Employers have a captive audience, notes Marcotte, and are in the best position to help employees understand the mechanics of high-deductible plans and HSAs. But it can be hard to get into employees’ heads to know for sure whether they understand these plans well enough to use them to their advantage. Relevant measures to consider include the percentage of employees who use the online tools, phone lines, and concierge services made available to them; how many people get help during enrollment time; and how many with HSAs actually contribute to the account. Marcotte’s not sure how many companies actually circle back to learn how well the message is getting through.
HRAs: They will survive
Meanwhile, the HRA isn’t likely to go away.
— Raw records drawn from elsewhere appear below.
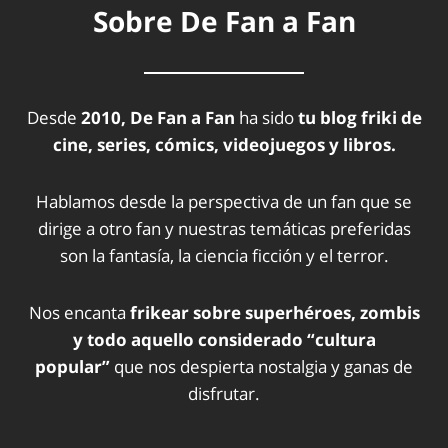
Sobre De Fan a Fan
Desde
2010, De Fan a Fan
ha sido
tu blog friki de
cine, series, cómics, videojuegos y libros.
Hablamos desde la perspectiva de un fan que se
dirige a otro fan y nuestras temáticas preferidas
son la fantasía, la ciencia ficción y el terror.
Nos encanta
frikear sobre superhéroes, zombis
y todo aquello considerado “cultura
popular”
que nos despierta nostalgia y ganas de
disfrutar.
Julie Stone, a senior consultant for Towers Watson, sees the HRA continuing to offer value as HMOs and point of service plans lose market share, at least in the near term. “There’s often a transition stage to an HRA on the way to an HSA,” she says. “They will be around and add value in the short- to medium-term, but we see more movement to other plan options.”
Paul Fronstin, PhD, a top official at EBRI, sees the HRA continuing to fill a niche for employers that want to use it for flexibility in plan design. “I don’t think it will disappear, but it may decline,” he says. “At this point, employers have had 10 years to switch from HRA plans to HSAs, and for the most part they haven’t.” Employers that want flexibility in plan design will likely continue to use the HRA, benefits advisers say.
“The HRA plans tend to be more costly, but very accommodating from a plan perspective,” says Savan. “They allow you to do things HSA-compatible plans don’t.”